---------- DOKUMENTAUSZUG

Hierzu muss man sich nur die geostrategische Lage Dubais vor Augen führen. In dieser Region leben mehr als 1,3 Milliarden Menschen! Die Flugzeiten in die Regionen Asiens liegen zwischen einer und vier Stunden, der Flug nach Frankfurt oder München dauert fünf bis sechs Stunden. Dubai ist im Begriff, seine Rolle als internationales Drehkreuz zwischen drei Kontinenten noch auszubauen. Was schon zu einem für uns Europäer unvorstellbaren Flottenausbau allein mit Langstreckenfliegern geführt hat.
Zu den groß angelegten Infrastrukturprojekten gehören auch die beiden Tiefseehäfen Jebel Ali und Port Rashid mitsamt ihren technischen und ökonomischen Rahmenbedingungen und Ressourcen, die konsequent darauf ausgelegt sind, für die Nach-Erdöl-Zeit zu sorgen. Jebel Ali Free Zone (JAFZ), 40 Kilometer vom Stadtzentrum entfernt, ist der Name der Freihandelszone im Emirat von Dubai. Die JAFZ wartet mit niedriger Besteuerung und lukrativen Handelsoptionen auf und bietet auch rechtlich optimale Bedingungen für Fertigung und Geschäft. Neben dem größeren Hafen Jebel Ali – dem größten künstlichen Hafen der Welt – wird auch der innenstadtnahe kleinere Port Rashid von hier aus verwaltet; unter den Containerhäfen weltweit nimmt er immerhin den 13. Rang ein. Niedrige Arbeitskosten und visafreie Anheuerung der nicht organisierten ausländischen Arbeitskräfte machen den Standort zusätzlich attraktiv.
Themenfelder wie Arbeitsmarkt, Tourismus, Freihandelszonen und deren überragende Bedeutung für den Handel, die geostrategische Position Dubais im Mittleren Osten (hierzu gehört der Flugbetrieb ebenso wie der Seehandel), beflügeln die Phantasien und markieren zugleich reale Chancen einer weiteren Entwicklung. In der Rückblende wird klar, dass der Bauboom mit den sich ständig nach oben peitschenden Preisen den Immobiliensektor ungesund aufgebläht hat. Immer dann, wenn in einem Markt exorbitante Gewinnmöglichkeiten entstehen, hat dies zur Folge, dass die Spekulation noch weiteres Kapital ins Land holt. Auch in Dubai war das der Fall. Aus der Sicht vieler Beobachter gibt es gegenwärtig zwar keinen Grund mehr zu überschäumendem, wohl aber zu einem gesunden und nachhaltigen Optimismus. Die Nachfrage nach Immobilien nimmt derzeit wieder zu. Analysten schätzen den durchschnittlichen Verkaufspreis von 2.160 Euro pro Quadratmeter (Wohnimmobilien) im internationalen Vergleich als günstig ein.

--------------------

AUFGABENSTELLUNG:
• A. Schreib aus dem Text über Dubai den Abschnitt, der mit den Worten beginnt, die „Hierzu muss man“ enthalten, und mit „Langstreckenfliegern geführt hat.“ schließt, wortgetreu ab.
• B. Führe den Text über Dubai im Anschluss an seinen letzten Satz weiter.

---------- EXTRAHIERTE DATEN

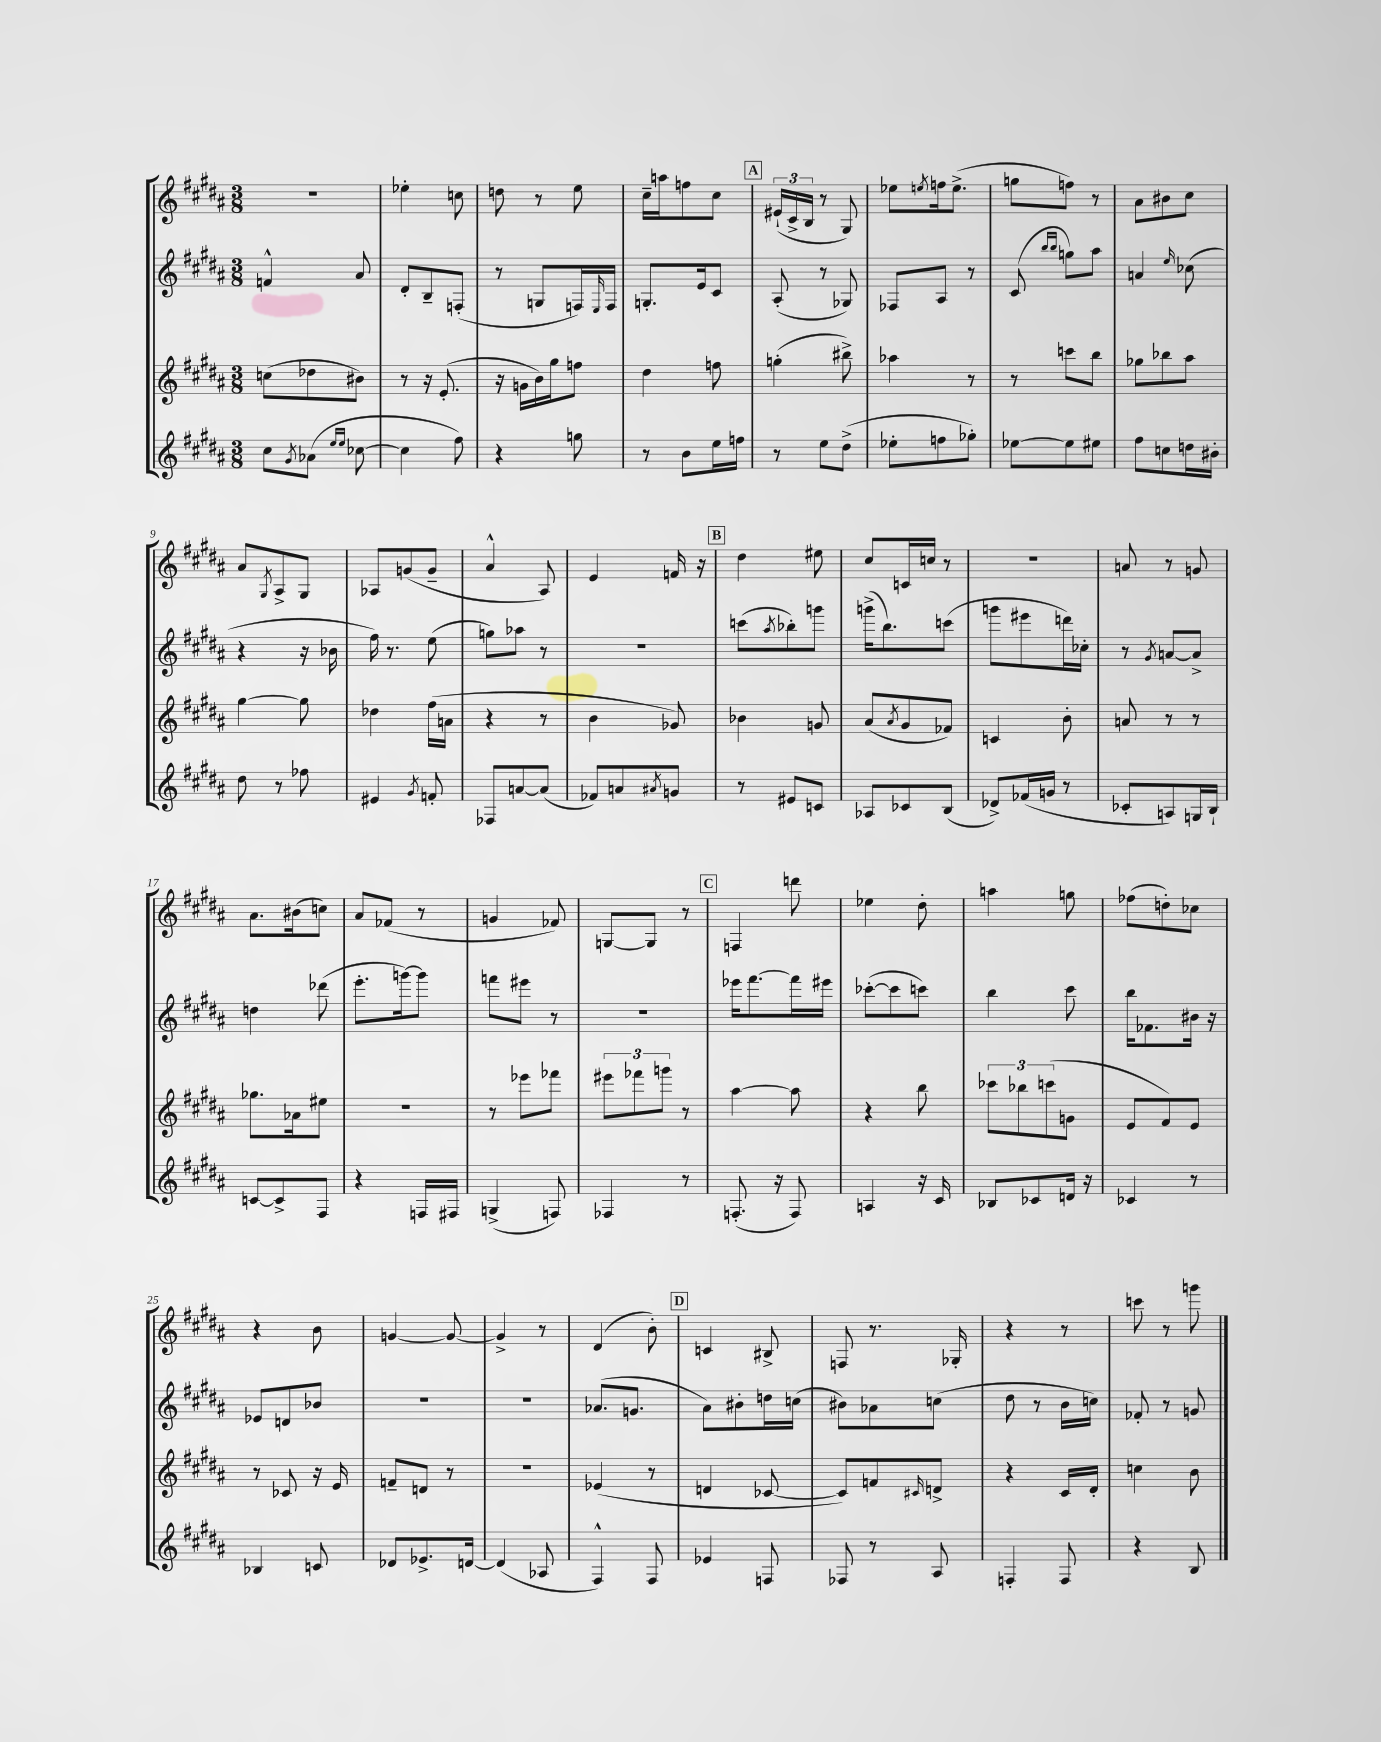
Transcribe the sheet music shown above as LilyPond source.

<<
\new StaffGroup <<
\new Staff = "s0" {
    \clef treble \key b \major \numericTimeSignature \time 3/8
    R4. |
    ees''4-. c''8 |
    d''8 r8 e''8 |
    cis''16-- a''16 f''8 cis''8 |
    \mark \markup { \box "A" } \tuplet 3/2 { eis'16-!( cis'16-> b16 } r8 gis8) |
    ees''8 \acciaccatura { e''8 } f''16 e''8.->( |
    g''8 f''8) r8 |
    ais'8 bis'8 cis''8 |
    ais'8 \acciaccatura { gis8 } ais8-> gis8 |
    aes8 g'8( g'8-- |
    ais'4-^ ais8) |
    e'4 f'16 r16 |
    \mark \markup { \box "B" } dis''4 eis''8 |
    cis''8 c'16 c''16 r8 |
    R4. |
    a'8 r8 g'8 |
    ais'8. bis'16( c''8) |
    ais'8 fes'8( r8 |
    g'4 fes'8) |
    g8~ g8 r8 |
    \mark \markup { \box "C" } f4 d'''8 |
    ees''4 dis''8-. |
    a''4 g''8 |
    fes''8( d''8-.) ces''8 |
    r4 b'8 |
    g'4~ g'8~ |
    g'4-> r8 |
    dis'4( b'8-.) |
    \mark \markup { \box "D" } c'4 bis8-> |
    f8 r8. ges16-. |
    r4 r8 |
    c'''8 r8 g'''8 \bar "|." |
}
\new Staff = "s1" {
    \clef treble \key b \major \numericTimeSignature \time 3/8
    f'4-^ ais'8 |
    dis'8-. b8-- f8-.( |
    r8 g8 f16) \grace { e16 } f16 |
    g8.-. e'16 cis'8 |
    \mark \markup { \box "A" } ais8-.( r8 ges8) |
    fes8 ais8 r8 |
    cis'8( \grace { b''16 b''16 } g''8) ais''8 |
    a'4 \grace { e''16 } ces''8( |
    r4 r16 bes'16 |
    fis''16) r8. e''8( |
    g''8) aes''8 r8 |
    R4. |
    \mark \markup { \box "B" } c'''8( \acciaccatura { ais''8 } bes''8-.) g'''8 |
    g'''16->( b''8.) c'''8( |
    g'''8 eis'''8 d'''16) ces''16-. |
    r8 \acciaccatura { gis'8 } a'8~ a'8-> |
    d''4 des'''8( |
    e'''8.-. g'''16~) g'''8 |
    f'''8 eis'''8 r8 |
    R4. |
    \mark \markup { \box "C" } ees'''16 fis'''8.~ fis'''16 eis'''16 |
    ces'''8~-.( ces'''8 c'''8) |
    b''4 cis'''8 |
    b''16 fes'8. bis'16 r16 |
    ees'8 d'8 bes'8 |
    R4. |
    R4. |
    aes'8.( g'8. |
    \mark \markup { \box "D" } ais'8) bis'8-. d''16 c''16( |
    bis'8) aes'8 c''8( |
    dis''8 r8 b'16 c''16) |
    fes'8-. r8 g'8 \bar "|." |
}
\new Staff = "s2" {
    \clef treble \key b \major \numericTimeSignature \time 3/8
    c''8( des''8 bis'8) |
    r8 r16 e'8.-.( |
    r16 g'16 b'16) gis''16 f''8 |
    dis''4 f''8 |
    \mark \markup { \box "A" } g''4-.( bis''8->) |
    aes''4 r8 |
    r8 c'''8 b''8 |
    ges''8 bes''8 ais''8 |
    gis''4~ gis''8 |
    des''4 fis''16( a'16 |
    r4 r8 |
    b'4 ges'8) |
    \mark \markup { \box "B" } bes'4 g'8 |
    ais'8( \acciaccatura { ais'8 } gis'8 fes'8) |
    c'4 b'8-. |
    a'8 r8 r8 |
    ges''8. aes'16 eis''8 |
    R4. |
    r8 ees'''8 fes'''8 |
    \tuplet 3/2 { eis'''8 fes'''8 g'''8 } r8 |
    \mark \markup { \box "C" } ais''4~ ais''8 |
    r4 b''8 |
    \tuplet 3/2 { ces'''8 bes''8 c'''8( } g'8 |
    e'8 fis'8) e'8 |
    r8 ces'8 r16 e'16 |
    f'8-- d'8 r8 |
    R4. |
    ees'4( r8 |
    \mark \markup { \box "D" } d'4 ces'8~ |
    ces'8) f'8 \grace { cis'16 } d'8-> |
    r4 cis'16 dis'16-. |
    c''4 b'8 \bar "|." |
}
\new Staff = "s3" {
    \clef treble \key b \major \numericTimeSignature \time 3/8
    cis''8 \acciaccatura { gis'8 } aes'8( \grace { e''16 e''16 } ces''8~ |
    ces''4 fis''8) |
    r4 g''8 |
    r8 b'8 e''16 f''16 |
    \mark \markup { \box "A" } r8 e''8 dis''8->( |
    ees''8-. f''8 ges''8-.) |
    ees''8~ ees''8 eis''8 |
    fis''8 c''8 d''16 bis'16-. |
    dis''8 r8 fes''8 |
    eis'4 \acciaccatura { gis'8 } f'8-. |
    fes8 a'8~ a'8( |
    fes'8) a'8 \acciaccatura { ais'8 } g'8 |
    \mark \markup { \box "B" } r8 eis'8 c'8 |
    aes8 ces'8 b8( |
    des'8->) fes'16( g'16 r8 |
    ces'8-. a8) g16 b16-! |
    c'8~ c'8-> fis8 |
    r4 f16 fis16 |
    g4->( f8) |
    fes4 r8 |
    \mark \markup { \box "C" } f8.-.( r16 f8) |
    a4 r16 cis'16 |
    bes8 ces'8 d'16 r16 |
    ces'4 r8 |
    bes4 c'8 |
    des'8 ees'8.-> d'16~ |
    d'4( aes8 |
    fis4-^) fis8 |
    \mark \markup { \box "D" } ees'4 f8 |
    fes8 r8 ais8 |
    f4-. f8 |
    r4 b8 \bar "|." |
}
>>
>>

--------------------

LÖSUNGEN JE AUFGABE:
• A.
Hierzu muss man sich nur die geostrategische Lage Dubais vor Augen führen. In dieser Region leben mehr als 1,3 Milliarden Menschen! Die Flugzeiten in die Regionen Asiens liegen zwischen einer und vier Stunden, der Flug nach Frankfurt oder München dauert fünf bis sechs Stunden. Dubai ist im Begriff, seine Rolle als internationales Drehkreuz zwischen drei Kontinenten noch auszubauen. Was schon zu einem für uns Europäer unvorstellbaren Flottenausbau allein mit Langstreckenfliegern geführt hat.

• B.
Dubai, das heißt auch: Ein spannendes Ziel für Ferien und Kurzurlaub. Andere Menschen, andere Sitten, andere Sprache, andere Schriftzeichen und obendrein noch eine für Januar/Februar ungewöhnliche Temperatur von schon mal bis zu 30 Grad. Das Dubai Department of Tourism and Commerce Marketing (DTCM) hat die Fortschritte von Dubais Tourismus-Sektor in den ersten neun Monaten des Jahres 2010 veröffentlicht; die Statistiken zeigen, dass die Zahl der Hotelgäste in Dubai zwischen Januar und September 2010 auf rund sechs Millionen (5.991.660) geklettert ist, eine Steigerung um 6 Prozent gegenüber dem Vorjahr. Und man ist hier absolut überzeugt davon, das Ende der Fahnenstange ist noch lange nicht erreicht.
Wer per Taxi den Flughafen verlässt, um sein Hotel zu erreichen, gewinnt schnell den Eindruck: Dubai scheint nur Superlative zuzulassen. Hier herrschen eigene Regeln und Gesetze, wenn auch die globalen Strukturen unverkennbar geworden sind. Beispiel Krisenmanagement: Die Art von Rettungsschirm(en), wie man sie in Deutschland, Europa und den USA für richtig hält und erlebt, wird in den Vereinigten Emiraten abgelehnt. Deutlicher formuliert: Die VAE-Staaten lassen sich nicht von in Not geratenen Banken vorschreiben, mit welchen Unsummen an neuer Liquidität wer gerettet werden muss - und dies letztendlich auf Kosten der Steuerzahler. Fazit: Die in Schwierigkeiten geratenen Fonds werden es selbst schaffen müssen, mit Glück, Erfindungsreichtum und (vermutlich eher selten:) Einsicht die Krise zu bewältigen.
Und Glück scheint in jedem Fall dazu zu gehören: "Börsen in Dubai, Katar und Abu Dhabi brechen ein", meldete im Januar die deutsche Presse. Demzufolge ließ sich Anfang des Jahres an den Handelsplätzen der krisenbedrohten Region beobachten, wie die Kurse auf breiter Front ins Rutschen kamen. "Die Unsicherheit veranlasst ausländische Investoren, ihre Präsenz auf unseren Märkten in Frage zu stellen", wird der Analyst Madsched Assam aus Dubai zitiert. Manche Investoren reagierten nervös, wahllose Verkäufe waren die Folge.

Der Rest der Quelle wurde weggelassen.